• _TASK PROMPT_: Wherever the word "front" appears in a line of the records, copy that line.

(DATA SECTION Opens)

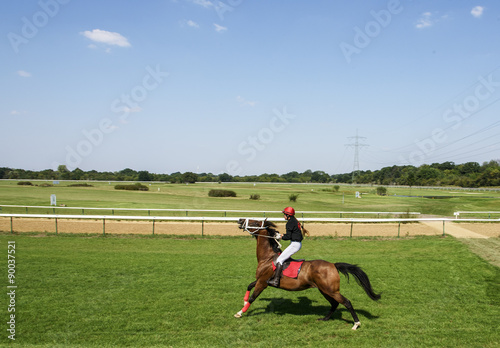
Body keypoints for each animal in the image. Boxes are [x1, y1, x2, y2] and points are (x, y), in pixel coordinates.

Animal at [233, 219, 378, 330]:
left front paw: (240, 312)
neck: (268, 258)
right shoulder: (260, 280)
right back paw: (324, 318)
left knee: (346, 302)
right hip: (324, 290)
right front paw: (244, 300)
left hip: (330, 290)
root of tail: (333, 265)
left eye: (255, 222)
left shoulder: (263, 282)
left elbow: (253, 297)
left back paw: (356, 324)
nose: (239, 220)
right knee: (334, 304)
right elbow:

(DATA SECTION Closes)
(DATA SECTION Opens)

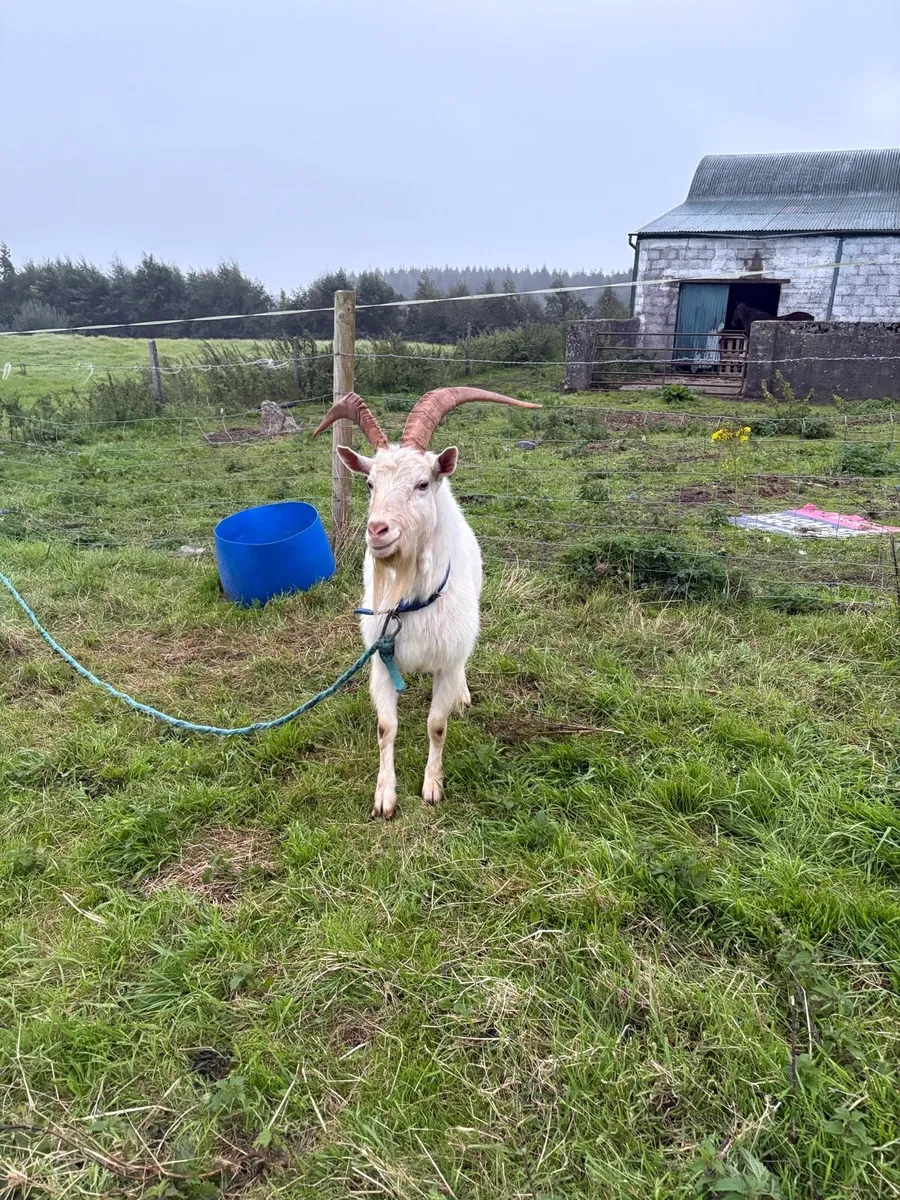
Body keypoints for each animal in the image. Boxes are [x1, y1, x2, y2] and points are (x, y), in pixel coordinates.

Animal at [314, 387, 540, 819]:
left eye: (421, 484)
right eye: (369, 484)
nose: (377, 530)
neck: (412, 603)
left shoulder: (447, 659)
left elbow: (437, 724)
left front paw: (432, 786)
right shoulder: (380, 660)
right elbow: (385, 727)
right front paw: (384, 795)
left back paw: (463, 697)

(DATA SECTION Closes)
(DATA SECTION Opens)

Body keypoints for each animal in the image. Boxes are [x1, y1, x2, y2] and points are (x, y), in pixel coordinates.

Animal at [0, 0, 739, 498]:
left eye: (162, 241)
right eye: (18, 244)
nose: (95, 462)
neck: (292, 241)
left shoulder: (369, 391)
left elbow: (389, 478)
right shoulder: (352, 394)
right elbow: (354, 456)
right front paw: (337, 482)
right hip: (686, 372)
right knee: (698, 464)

(DATA SECTION Closes)

• _RESULT OF THE TASK_:
left front paw: (240, 312)
right front paw: (244, 300)
left front paw: (432, 786)
right front paw: (384, 795)
right front paw: (337, 482)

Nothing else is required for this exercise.